Two proud G.O.D. engineers with 'the ultimate playmate.' Unlike other groups, the Genetic Overseer's Department (G.O.D.) can trace it's beginning back to only one man: Dr.Ken. Founded on a principle of "less genetic engineering is not more genetic engineering," Dr. Ken set out on creating a state-of-the-art genetic engineerig facility other educational center's would only kill to have. A vision, which he decided, was his destiny.

What Ken did was nothing short of a miracle. Through persistance and abstinance, he managed to band together the best genetics students the CCK had to offer and in just a few months, the G.O.D was born.

For many years, the facility thrived. Churning out top notch genetic wonders, the CCK nearly became as well known for the G.O.D. as its commitment to providing a total life education.

Everyone will remeber the G.O.D's attempt at breeding genetically altered killer goldfish. Heralded as creating "the ultimate playmate," Dr. Ken and his associates recieved accolades from around the world. Unfortunately, while feeding the fish one day, an attendant accidentally left the trap door open, releasing the fish. This wouldn't have been too bad of a mistake, however, the orange monsters of destruction were in an ocean side fish farm that day.
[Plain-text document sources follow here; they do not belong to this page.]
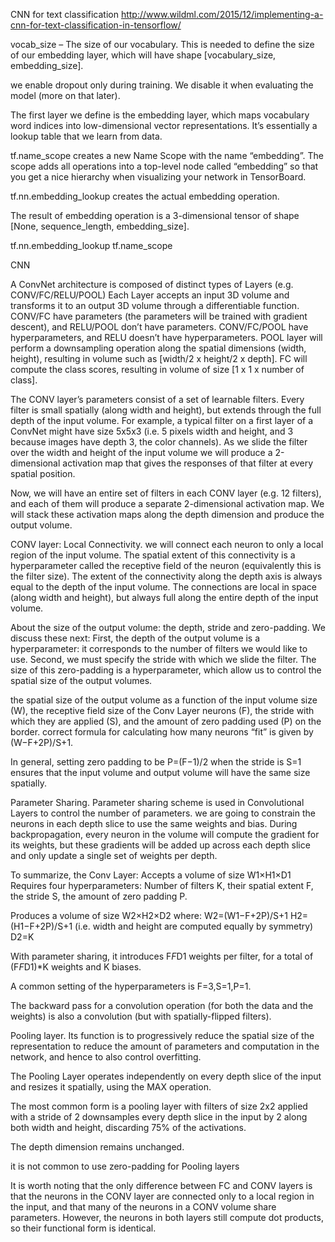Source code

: 
CNN for text classification
http://www.wildml.com/2015/12/implementing-a-cnn-for-text-classification-in-tensorflow/

vocab_size – The size of our vocabulary. This is needed to define the size of our embedding layer, which will have shape [vocabulary_size, embedding_size].

we enable dropout only during training. We disable it when evaluating the model (more on that later).

The first layer we define is the embedding layer, which maps vocabulary word indices into low-dimensional vector representations. It’s essentially a lookup table that we learn from data.

tf.name_scope creates a new Name Scope with the name “embedding”. The scope adds all operations into a top-level node called “embedding” so that you get a nice hierarchy when visualizing your network in TensorBoard.

tf.nn.embedding_lookup creates the actual embedding operation. 

The result of embedding operation is a 3-dimensional tensor of shape [None, sequence_length, embedding_size].

tf.nn.embedding_lookup
tf.name_scope



CNN

A ConvNet architecture is composed of distinct types of Layers (e.g. CONV/FC/RELU/POOL)
Each Layer accepts an input 3D volume and transforms it to an output 3D volume through a differentiable function.
CONV/FC have parameters (the parameters will be trained with gradient descent), and RELU/POOL don’t have parameters.
CONV/FC/POOL have hyperparameters, and RELU doesn’t have hyperparameters.
POOL layer will perform a downsampling operation along the spatial dimensions (width, height), resulting in volume such as [width/2 x height/2 x depth].
FC will compute the class scores, resulting in volume of size [1 x 1 x number of class]. 


The CONV layer’s parameters consist of a set of learnable filters. 
Every filter is small spatially (along width and height), but extends through the full depth of the input volume. 
For example, a typical filter on a first layer of a ConvNet might have size 5x5x3 (i.e. 5 pixels width and height, and 3 because images have depth 3, the color channels). 
As we slide the filter over the width and height of the input volume we will produce a 2-dimensional activation map that gives the responses of that filter at every spatial position. 

Now, we will have an entire set of filters in each CONV layer (e.g. 12 filters), and each of them will produce a separate 2-dimensional activation map. We will stack these activation maps along the depth dimension and produce the output volume.


CONV layer:
Local Connectivity.
we will connect each neuron to only a local region of the input volume.
The spatial extent of this connectivity is a hyperparameter called the receptive field of the neuron (equivalently this is the filter size).
The extent of the connectivity along the depth axis is always equal to the depth of the input volume. 
The connections are local in space (along width and height), but always full along the entire depth of the input volume.

About the size of the output volume: the depth, stride and zero-padding. We discuss these next:
First, the depth of the output volume is a hyperparameter: it corresponds to the number of filters we would like to use.
Second, we must specify the stride with which we slide the filter. 
The size of this zero-padding is a hyperparameter, which allow us to control the spatial size of the output volumes.

the spatial size of the output volume as a function of the input volume size (W), the receptive field size of the Conv Layer neurons (F), the stride with which they are applied (S), 
and the amount of zero padding used (P) on the border. 
correct formula for calculating how many neurons “fit” is given by (W−F+2P)/S+1. 

In general, setting zero padding to be P=(F−1)/2 when the stride is S=1 ensures that the input volume and output volume will have the same size spatially.


Parameter Sharing.
Parameter sharing scheme is used in Convolutional Layers to control the number of parameters.
we are going to constrain the neurons in each depth slice to use the same weights and bias.
During backpropagation, every neuron in the volume will compute the gradient for its weights, but these gradients will be added up across each depth slice and only update a single set of weights per depth.

To summarize, the Conv Layer:
Accepts a volume of size W1×H1×D1
Requires four hyperparameters:
Number of filters K,
their spatial extent F,
the stride S,
the amount of zero padding P.

Produces a volume of size W2×H2×D2 where:
W2=(W1−F+2P)/S+1
H2=(H1−F+2P)/S+1 (i.e. width and height are computed equally by symmetry)
D2=K

With parameter sharing, it introduces F*F*D1 weights per filter, for a total of (F*F*D1)*K weights and K biases.

A common setting of the hyperparameters is F=3,S=1,P=1. 

The backward pass for a convolution operation (for both the data and the weights) is also a convolution (but with spatially-flipped filters). 


Pooling layer. 
Its function is to progressively reduce the spatial size of the representation to reduce the amount of parameters and computation in the network, and hence to also control overfitting. 

The Pooling Layer operates independently on every depth slice of the input and resizes it spatially, using the MAX operation. 

The most common form is a pooling layer with filters of size 2x2 applied with a stride of 2 downsamples every depth slice in the input by 2 along both width and height, discarding 75% of the activations. 

The depth dimension remains unchanged. 

it is not common to use zero-padding for Pooling layers


It is worth noting that the only difference between FC and CONV layers is that the neurons in the CONV layer are connected only to a local region in the input, and that many of the neurons in a CONV volume share parameters. 
However, the neurons in both layers still compute dot products, so their functional form is identical. 
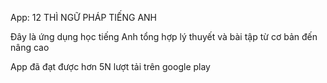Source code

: App: 12 THÌ NGỮ PHÁP TIẾNG ANH

Đây là ứng dụng học tiếng Anh tổng hợp lý thuyết và bài tập từ cơ bản đến nâng cao

App đã đạt được hơn 5N lượt tải trên google play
It was later revealed this accident was singlehandly responsible for the decline of the Atlantic Cod Fishery.

'Cow in the glass,'  anyone? How about the infamous "cow in a glass?" Remember, the mini holstein that not only provided pre-schoolers with wholesome goodness to the very last drop but which also doubbled as a hot commodity on the collectables market. Not only could you milk ol' betsy for all she was worth, but save 'em and trade 'em too! Unfortunately, the novelty of "cow in a glass" ran its course as 586 school kids mysteriously bit the dust. Apparently, some genetic overseer's forgot to oversee the insertion of a special chromosome that would purify the milking process.

The G.O.D. ran into a bit of a problem this past summer though. While its genetic production was steam-rolling ahead in preperation for the new millenium, one of its primary facilities suspiciously burned to the ground. Obviously shocked and unsure of what to do, the G.O.D. temporarily shut down. Fortunately a few weeks later, the G.O.D. reopened, but wth a unique and questionable twist.

The burned down G.O.D. facility is but a shadow of its former self. Seeking sollace for what previously transpired, the G.O.D. moved themselves into Chef Tino Conchita's cold and unforgiving Meat Locker. For it was here (across the street from the burned down G.O.D facility) where the party suspected of the arson left its calling card.

Dr. Ken admits it will take a while to rebuild, but is optimistic of his new digs. "Sure it's not 'our' place, but it'll do. And speaking of do, to those responsible for this horrible crime -- and I think we both know who you are -- I'll do you with my uzi! Rot in hell fuckers! Bwahahaahha!"